▸ Work required
Drop the images; return everything else in the listing below exactly.

....................

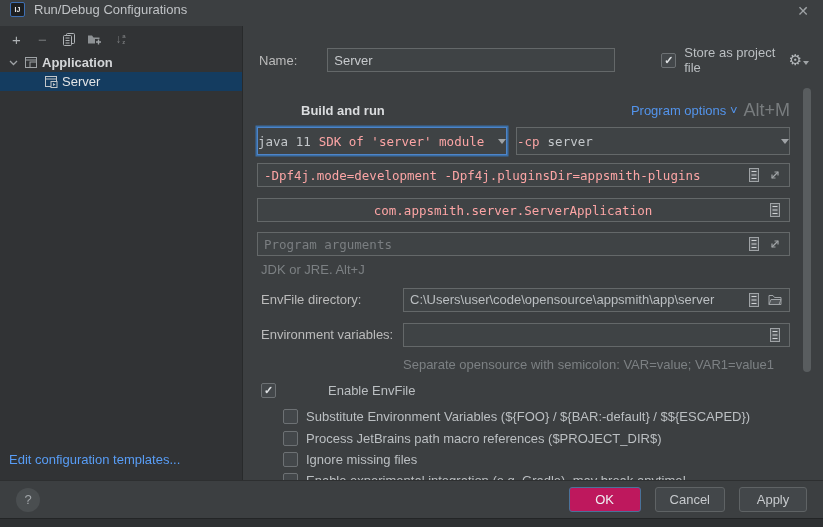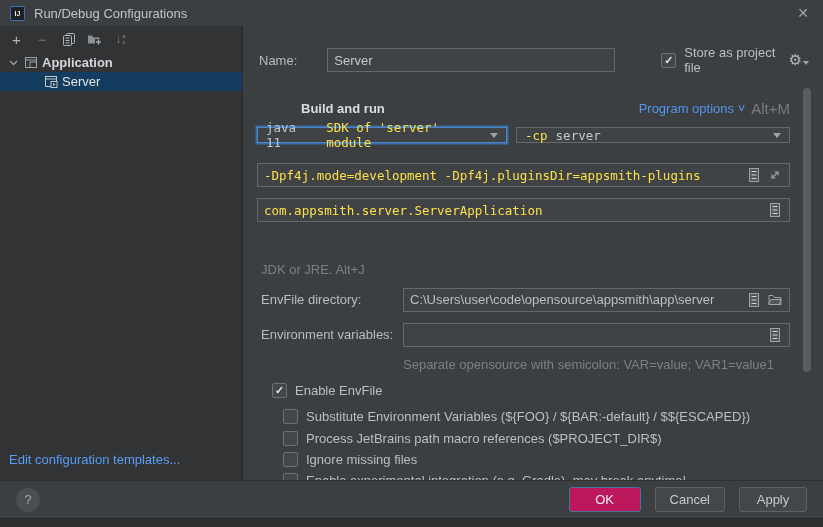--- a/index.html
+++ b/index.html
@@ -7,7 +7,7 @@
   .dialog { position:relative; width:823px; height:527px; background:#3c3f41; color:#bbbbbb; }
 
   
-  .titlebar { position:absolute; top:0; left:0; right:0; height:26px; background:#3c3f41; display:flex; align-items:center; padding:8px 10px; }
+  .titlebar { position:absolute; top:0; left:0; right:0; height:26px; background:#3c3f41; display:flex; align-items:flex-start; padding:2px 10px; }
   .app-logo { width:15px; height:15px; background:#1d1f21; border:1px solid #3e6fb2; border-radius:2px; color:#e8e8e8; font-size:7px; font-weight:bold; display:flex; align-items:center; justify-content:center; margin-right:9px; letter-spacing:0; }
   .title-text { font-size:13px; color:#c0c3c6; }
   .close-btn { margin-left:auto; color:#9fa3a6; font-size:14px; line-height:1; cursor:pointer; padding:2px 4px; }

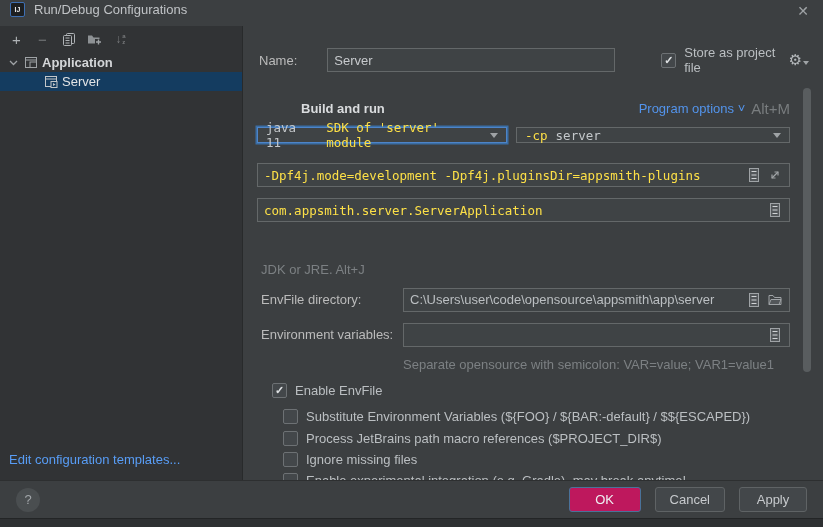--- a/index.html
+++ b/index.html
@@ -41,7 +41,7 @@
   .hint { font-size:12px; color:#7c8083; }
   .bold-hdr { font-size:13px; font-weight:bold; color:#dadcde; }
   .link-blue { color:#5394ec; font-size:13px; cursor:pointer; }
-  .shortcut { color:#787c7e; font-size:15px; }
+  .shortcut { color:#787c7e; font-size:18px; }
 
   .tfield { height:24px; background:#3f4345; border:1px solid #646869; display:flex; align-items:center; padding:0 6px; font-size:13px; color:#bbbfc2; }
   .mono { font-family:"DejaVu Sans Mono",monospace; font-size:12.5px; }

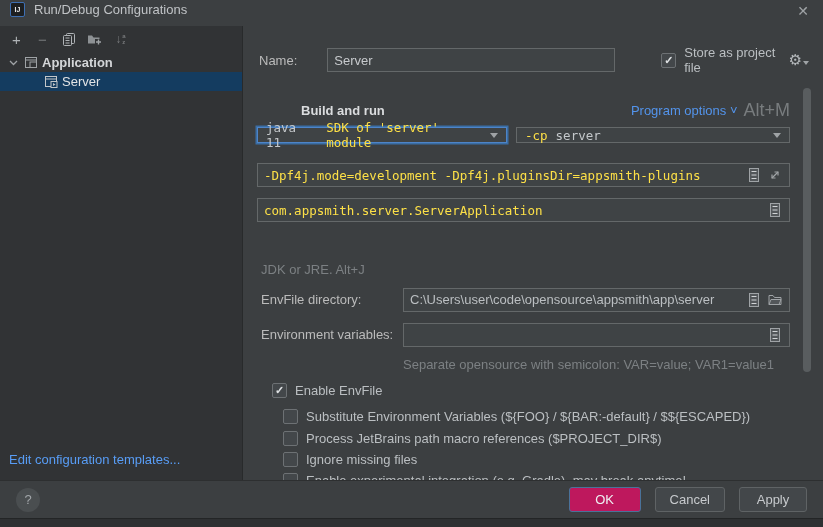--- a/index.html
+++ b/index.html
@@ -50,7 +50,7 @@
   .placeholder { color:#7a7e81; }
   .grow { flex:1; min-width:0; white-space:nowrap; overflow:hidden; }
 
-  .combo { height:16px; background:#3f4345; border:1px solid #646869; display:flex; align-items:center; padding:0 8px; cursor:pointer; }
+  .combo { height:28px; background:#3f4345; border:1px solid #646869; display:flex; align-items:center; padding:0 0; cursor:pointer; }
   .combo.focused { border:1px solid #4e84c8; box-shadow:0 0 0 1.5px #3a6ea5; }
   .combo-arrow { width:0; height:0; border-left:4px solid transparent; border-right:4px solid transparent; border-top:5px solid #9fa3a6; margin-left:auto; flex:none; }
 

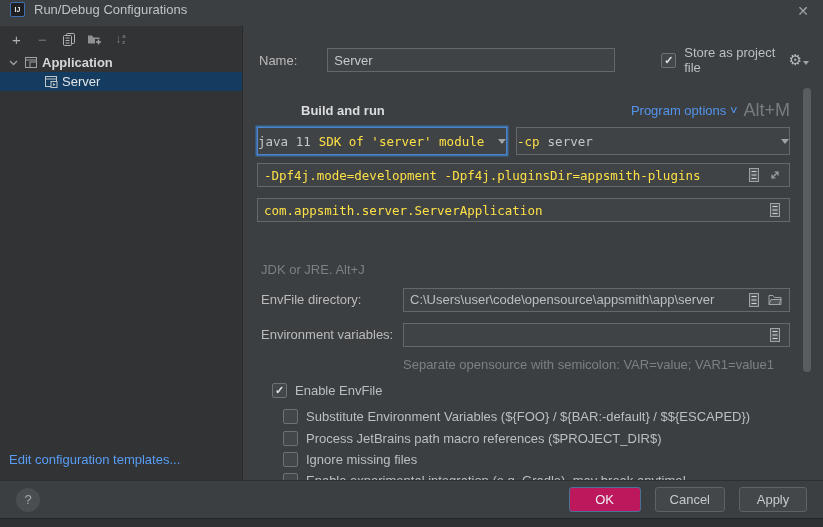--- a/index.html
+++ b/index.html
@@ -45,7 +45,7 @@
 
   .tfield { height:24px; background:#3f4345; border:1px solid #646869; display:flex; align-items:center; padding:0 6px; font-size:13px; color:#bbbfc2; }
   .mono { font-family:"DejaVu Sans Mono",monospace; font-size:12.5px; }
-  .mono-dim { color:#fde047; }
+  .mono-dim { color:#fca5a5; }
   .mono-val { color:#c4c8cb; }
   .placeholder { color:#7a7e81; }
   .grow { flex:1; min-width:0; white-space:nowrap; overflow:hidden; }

....................

▸ Exercise answer
--- a/index.html
+++ b/index.html
@@ -7,7 +7,7 @@
   .dialog { position:relative; width:823px; height:527px; background:#3c3f41; color:#bbbbbb; }
 
   
-  .titlebar { position:absolute; top:0; left:0; right:0; height:26px; background:#3c3f41; display:flex; align-items:center; padding:8px 10px; }
+  .titlebar { position:absolute; top:0; left:0; right:0; height:26px; background:#3c3f41; display:flex; align-items:flex-start; padding:2px 10px; }
   .app-logo { width:15px; height:15px; background:#1d1f21; border:1px solid #3e6fb2; border-radius:2px; color:#e8e8e8; font-size:7px; font-weight:bold; display:flex; align-items:center; justify-content:center; margin-right:9px; letter-spacing:0; }
   .title-text { font-size:13px; color:#c0c3c6; }
   .close-btn { margin-left:auto; color:#9fa3a6; font-size:14px; line-height:1; cursor:pointer; padding:2px 4px; }

--- a/index.html
+++ b/index.html
@@ -41,7 +41,7 @@
   .hint { font-size:12px; color:#7c8083; }
   .bold-hdr { font-size:13px; font-weight:bold; color:#dadcde; }
   .link-blue { color:#5394ec; font-size:13px; cursor:pointer; }
-  .shortcut { color:#787c7e; font-size:15px; }
+  .shortcut { color:#787c7e; font-size:18px; }
 
   .tfield { height:24px; background:#3f4345; border:1px solid #646869; display:flex; align-items:center; padding:0 6px; font-size:13px; color:#bbbfc2; }
   .mono { font-family:"DejaVu Sans Mono",monospace; font-size:12.5px; }

--- a/index.html
+++ b/index.html
@@ -50,7 +50,7 @@
   .placeholder { color:#7a7e81; }
   .grow { flex:1; min-width:0; white-space:nowrap; overflow:hidden; }
 
-  .combo { height:16px; background:#3f4345; border:1px solid #646869; display:flex; align-items:center; padding:0 8px; cursor:pointer; }
+  .combo { height:28px; background:#3f4345; border:1px solid #646869; display:flex; align-items:center; padding:0 0; cursor:pointer; }
   .combo.focused { border:1px solid #4e84c8; box-shadow:0 0 0 1.5px #3a6ea5; }
   .combo-arrow { width:0; height:0; border-left:4px solid transparent; border-right:4px solid transparent; border-top:5px solid #9fa3a6; margin-left:auto; flex:none; }
 

--- a/index.html
+++ b/index.html
@@ -45,7 +45,7 @@
 
   .tfield { height:24px; background:#3f4345; border:1px solid #646869; display:flex; align-items:center; padding:0 6px; font-size:13px; color:#bbbfc2; }
   .mono { font-family:"DejaVu Sans Mono",monospace; font-size:12.5px; }
-  .mono-dim { color:#fde047; }
+  .mono-dim { color:#fca5a5; }
   .mono-val { color:#c4c8cb; }
   .placeholder { color:#7a7e81; }
   .grow { flex:1; min-width:0; white-space:nowrap; overflow:hidden; }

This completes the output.